Qu'en est-il au juste, au lendemain de la rencontre du G20 où les pays se sont engagés à donner une teinte verte à leurs plans respectifs «afin de susciter une relance dynamique, durable et soucieuse de l'environnement» ?

Des mots, des mots, encore des mots, diront les plus cyniques. Or, un examen détaillé des annonces faites par les plus grandes économies révèle que certains n'ont pas pris cette promesse à la légère.

«L'approche privilégiée dans plusieurs pays est très prometteuse, confirme Hugo Séguin, expert des changements climatiques chez Équiterre. On mise sur des grands systèmes de transport, sur des réseaux énergétiques intelligents, etc. Certains pays ont bel et bien intégré le discours d'économie verte à leur plan de relance.»

Les États-Unis en sont un bel exemple. Selon les évaluations de la banque HSBC, sur les 972 milliards de dollars US annoncés par le gouvernement américain à ce jour, plus de 112 milliards sont directement consacrés à des «mesures vertes» ...

Plus de 112 milliards. De dollars. Américains. Pour l'environnement.

Répétons-le, tant il est facile de perdre le sens des proportions en ces temps d'investissements astronomiques.

Bien que le second plan de relance de Washington ait rogné dans les initiatives environnementales du premier, il n'en résulte pas moins qu'un ensemble de mesures concrètes seront déployées pour développer les énergies renouvelables, l'efficacité énergétique et le transport durable, principalement.

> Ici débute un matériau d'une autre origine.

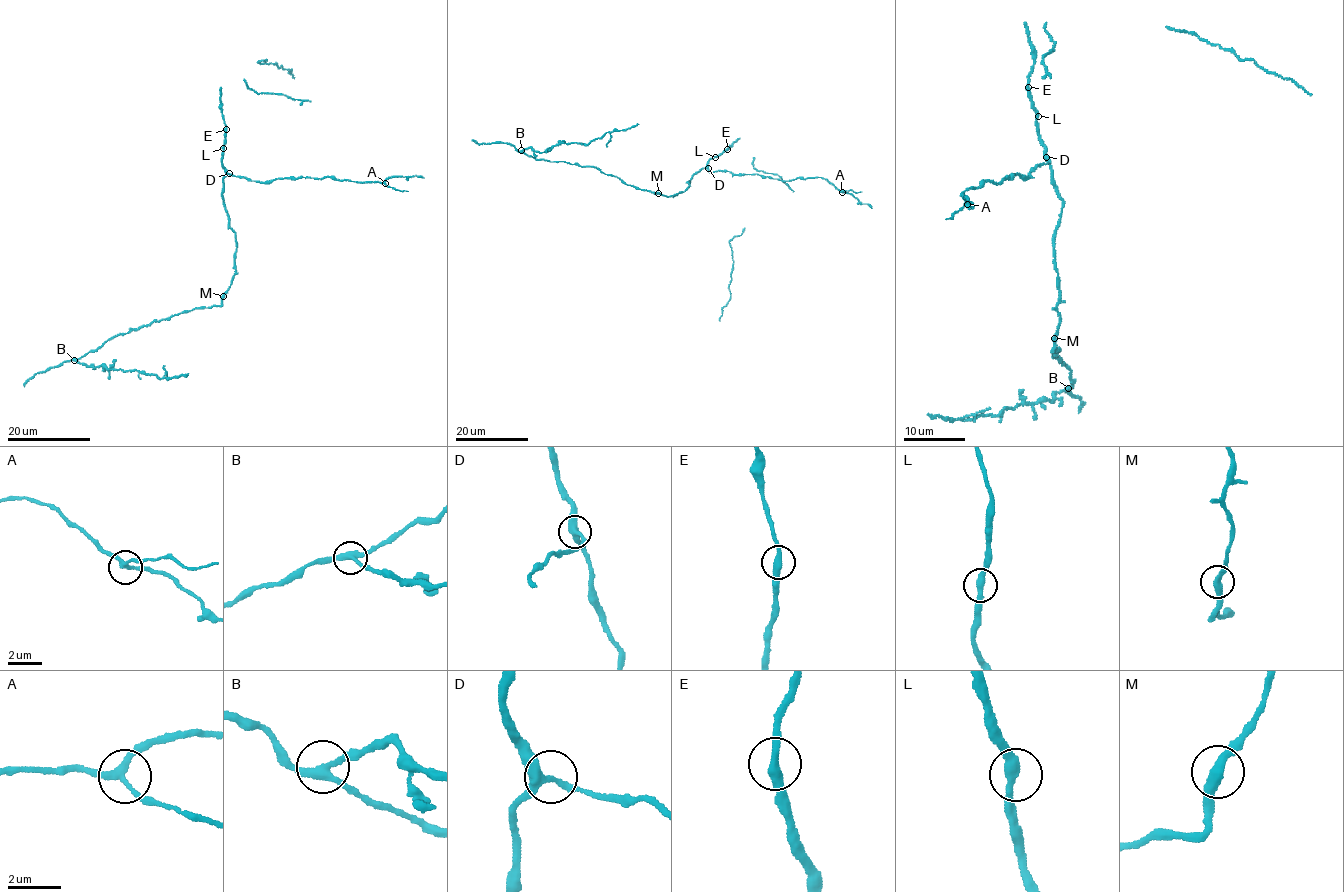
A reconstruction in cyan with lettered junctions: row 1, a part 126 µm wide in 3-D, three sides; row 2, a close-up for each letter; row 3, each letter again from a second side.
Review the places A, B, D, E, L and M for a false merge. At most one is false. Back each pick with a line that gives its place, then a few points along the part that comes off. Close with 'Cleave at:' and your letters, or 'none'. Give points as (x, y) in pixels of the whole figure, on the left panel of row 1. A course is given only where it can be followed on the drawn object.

Premier pas en ce sens, le président Obama a annoncé jeudi dernier un vaste projet de développement du train à grande vitesse, un chantier de 10 milliards US (enveloppe de départ) que l'on compare déjà à la création du réseau d'autoroutes qui a révolutionné le transport au sud de la frontière, au cours des années 50.

Mesures vertes

N'en déplaise aux oiseaux de malheur, des exemples comme celui-là, il y en a plusieurs sur la planète actuellement.

L'Allemagne, par exemple, dont 19% du plan de relance est lié à l'environnement, compte améliorer significativement l'efficacité de son parc immobilier.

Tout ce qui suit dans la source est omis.